In [None]:
%%html
<link rel="stylesheet" href="cc-jupyter.css"/>

# HTML Parsing

## Some Prerequisites

[ipython magic
commands](https://ipython.readthedocs.io/en/stable/interactive/magics.html)

In [None]:
%pip install -q requests lxml cssselect beautifulsoup4

doc = ('<html><head><title>Test</title></head>'
       '<body><h1>Parse me!</h1>'
       '<a href="/admin.html">admin area</a>'
       '<a href="/help.html">help pages</a>'
       '</body></html>')

## html.parser, the standard parser

[homepage](https://docs.python.org/3/library/html.parser.html)

In [None]:
from html.parser import HTMLParser
class MyHTMLParser(HTMLParser):
    def handle_starttag(self, tag, attrs):
        print(f"start tag '{tag}'", end=', ')
    def handle_endtag(self, tag):
        print(f"end tag '{tag}'", end=', ')
    def handle_data(self, data):
        print(f"data '{data}''", end=', ')

parser = MyHTMLParser()
parser.feed(doc)

## lxml.html, the fast parser

[homepage](https://lxml.de)

## lxml, local content

In [None]:
from lxml.html import etree

for a in etree.fromstring(doc).cssselect('a'):
    print('%s: %s' % (a.text, a.get('href')))

## lxml, external content

In [None]:
from lxml.html import parse

google_doc = parse('http://www.google.com').getroot()
for a in google_doc.cssselect('a')[:10]:
    print('%s: %s' % (a.text_content(), a.get('href')))
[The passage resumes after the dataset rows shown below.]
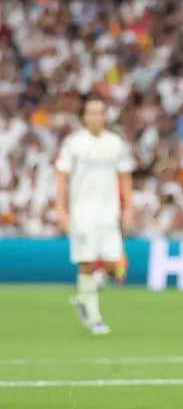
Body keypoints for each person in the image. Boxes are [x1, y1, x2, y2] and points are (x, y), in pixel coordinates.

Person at [54, 96, 134, 336]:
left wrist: (128, 208)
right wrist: (61, 208)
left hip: (109, 213)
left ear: (105, 116)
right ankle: (94, 316)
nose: (96, 116)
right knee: (87, 262)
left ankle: (83, 297)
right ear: (84, 117)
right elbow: (61, 177)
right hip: (82, 212)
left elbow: (125, 177)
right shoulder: (74, 143)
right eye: (92, 112)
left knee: (115, 267)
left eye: (100, 112)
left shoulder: (116, 144)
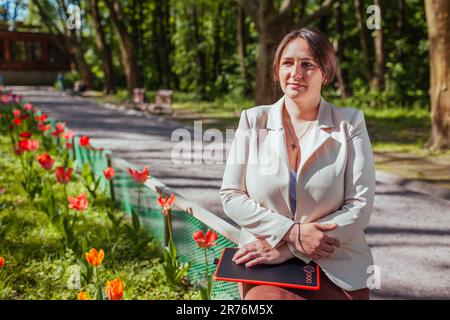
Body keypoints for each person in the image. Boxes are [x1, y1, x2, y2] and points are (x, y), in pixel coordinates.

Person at [219, 27, 376, 300]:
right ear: (277, 69)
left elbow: (359, 206)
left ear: (325, 73)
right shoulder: (252, 120)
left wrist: (290, 248)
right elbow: (231, 196)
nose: (296, 73)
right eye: (288, 63)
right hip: (264, 261)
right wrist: (290, 233)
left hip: (335, 262)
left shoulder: (350, 123)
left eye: (308, 64)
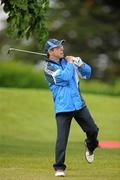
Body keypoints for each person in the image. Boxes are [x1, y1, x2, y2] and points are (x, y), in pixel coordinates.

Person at [44, 38, 99, 177]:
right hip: (63, 108)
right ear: (51, 52)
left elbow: (87, 74)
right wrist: (70, 63)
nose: (62, 48)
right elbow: (66, 77)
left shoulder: (70, 62)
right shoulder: (48, 69)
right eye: (58, 47)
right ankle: (59, 168)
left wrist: (81, 64)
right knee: (62, 139)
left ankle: (90, 146)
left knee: (93, 130)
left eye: (62, 46)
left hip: (78, 105)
## BeautifulSoup, the user-friendly parser

[homepage](https://www.crummy.com/software/BeautifulSoup/)

## BeautifulSoup, local content

In [None]:
from bs4 import BeautifulSoup

soup = BeautifulSoup(doc)
for a in soup.find_all('a'):
    print('%s: %s' % (a.get_text(), a.get('href')))

## BeautifulSoup, remote content

In [None]:
from bs4 import BeautifulSoup
import requests

soup = BeautifulSoup(requests.get('http://www.google.com').text)
for a in soup.find_all('a')[:10]:
    print('%s: %s' % (a.get_text(), a.get('href')))

## Requests, HTTP for Humans

[homepage](https://requests.readthedocs.io/en/master/)

In [None]:
import requests

external_doc = requests.get('http://www.google.com')
print(external_doc.text[:200], "...")

## xslt, local content

In [None]:
import lxml.etree as ET

dom = ET.fromstring(doc)
xslt = ET.fromstring('''
<xsl:stylesheet version="1.0" xmlns:xsl="http://www.w3.org/1999/XSL/Transform">
    <xsl:template match="/html">
        <xsl:copy>
            <xsl:for-each select="body/a">
                <p><xsl:value-of select="node()"/>: <xsl:value-of select="@href"/></p>
            </xsl:for-each>
        </xsl:copy>
    </xsl:template>
</xsl:stylesheet>
''')

In [None]:
transform = ET.XSLT(xslt)
newdom = transform(dom)
print(ET.tostring(newdom, pretty_print=True).decode("ascii"))

## xslt, real content

teleschau_21.10.2020.dat, just one item

In [None]:
import lxml.etree as ET

dom = ET.parse("data/teleschau_21.10.2020.dat")
print(ET.tostring(dom, pretty_print=True).decode("ascii")[:1200], "...")

In [None]:
xslt = ET.fromstring('''<?xml version="1.0"?>
<xsl:stylesheet version="1.0" xmlns:xsl="http://www.w3.org/1999/XSL/Transform">
    <xsl:template match="/">
        <artikel-liste>
            <xsl:apply-templates select="NewsML/NewsItem"/>
        </artikel-liste>
    </xsl:template>

    <xsl:template match="NewsItem">
        <artikel>
            <metadaten>
                <artikel-id>
                    <xsl:value-of select="Identification/NewsIdentifier/NewsItemId"/>
                </artikel-id>
                <urheberinformation>
                    <xsl:value-of select="NewsLines/CopyrightLine"/>
                </urheberinformation>
                <autor>
                    <autor-name>
                        <xsl:value-of select="NewsLines/ByLine"/>
                    </autor-name>
                </autor>
            </metadaten>
            <inhalt>
                <titel-liste>
                    <titel>
                        <xsl:value-of select="NewsLines/HeadLine"/>
                    </titel>
                </titel-liste>
            </inhalt>
        </artikel>
    </xsl:template>
</xsl:stylesheet>
''')

In [None]:
transform = ET.XSLT(xslt)
newdom = transform(dom)
print(ET.tostring(newdom, pretty_print=True).decode("ascii"))